Another woman approached them with a basket on her head. She took it down with calm, deliberate gestures and put before them a neatly arranged pile of small fried fish.

“Do you have any beer?” asked Doctor Palas.

The houses by the river did not have any walls. They were palm leaves on four palm trunks. A woman was pushing a small hammock monotonously to keep a baby asleep. Children were playing aked in the dust and by the edge of the river.

It was Doctor Palas‘ friends who noticed that the radiator was leaking profusely. They would never reach Golconda. They would be lucky if they reached San Luis, on the other side of the river.

Lillian was thinking that at this time Diana, Christmas, and her other friends were starting on a colorful safari to the beach.

The barge drifted in slowly, languidly. The men who had pushed it wiped the perspiration from their shoulders. In their dark red-brown eyes, fawn eyes, there were always specks of gold. From the sun, or from some deep Indian irony. Catastrophe always made them laugh. Was it a religion unknown to Lillian? A dog half drowned once, at the beach, made them laugh. The leaking radiator, the stranded tourists. And this was New Year’s Eve. They would not reach Golconda for the fireworks and street dances.

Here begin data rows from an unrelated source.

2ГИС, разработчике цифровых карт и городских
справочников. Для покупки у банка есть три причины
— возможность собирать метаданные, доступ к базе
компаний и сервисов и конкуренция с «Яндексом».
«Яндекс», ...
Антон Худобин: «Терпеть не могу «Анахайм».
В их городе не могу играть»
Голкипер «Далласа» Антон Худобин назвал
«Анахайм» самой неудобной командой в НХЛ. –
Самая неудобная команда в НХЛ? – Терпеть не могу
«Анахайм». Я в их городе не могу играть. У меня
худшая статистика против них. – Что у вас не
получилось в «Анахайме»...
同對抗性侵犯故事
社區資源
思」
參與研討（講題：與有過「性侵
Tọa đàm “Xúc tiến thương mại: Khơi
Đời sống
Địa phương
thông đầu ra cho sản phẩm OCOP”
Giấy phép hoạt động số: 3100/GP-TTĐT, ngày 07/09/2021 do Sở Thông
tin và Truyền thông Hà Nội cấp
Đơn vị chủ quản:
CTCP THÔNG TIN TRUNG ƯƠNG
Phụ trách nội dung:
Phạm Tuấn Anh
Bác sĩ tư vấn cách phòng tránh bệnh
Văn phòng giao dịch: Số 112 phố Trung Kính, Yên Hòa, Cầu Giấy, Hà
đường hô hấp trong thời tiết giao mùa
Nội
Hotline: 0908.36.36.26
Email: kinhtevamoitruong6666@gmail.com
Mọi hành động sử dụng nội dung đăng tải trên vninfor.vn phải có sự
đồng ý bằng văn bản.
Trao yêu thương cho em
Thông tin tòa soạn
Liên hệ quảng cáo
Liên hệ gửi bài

San Luis was a village of dirt streets, shacks, in which bands of pigs were left to find their nourishment in the garbage, and bands of children followed the foreigners asking for pennies. There was only a square, with a church of gold and blue mosaics, a cafe, a grocery, a garage. They took the car there and Doctor Palas translated for them. Lillian understood the palaver. It consisted, on the Indian side, in avoiding a direct answer to a simple question: “When will the car be ready?” As if a direct answer would bring down on them some fatal wrath, some superstitious punishment. It was impossible to say. Would they care to sit at the cafe while they waited? It was four o’clock. They sat there until six. Doctor Palas went back to the garage several times. In between he sought to continue with Lillian an intimate conversation in Spanish which his American friends would not understand. Without knowing the trend of meditation that Lillian had embarked on, on the theme of eyes, the eyes of her mother with which she had looked at herself, it was her eyes he praised, and her hair. Her eyes which were not her own when she looked at herself. But when she looked at others, she saw them with love, with compassion. She truly saw them. She saw the American couple, uncomfortable, not understanding this mixture of dirt and gaiety. The children took delight in chasing away the pigs and imitating their cries.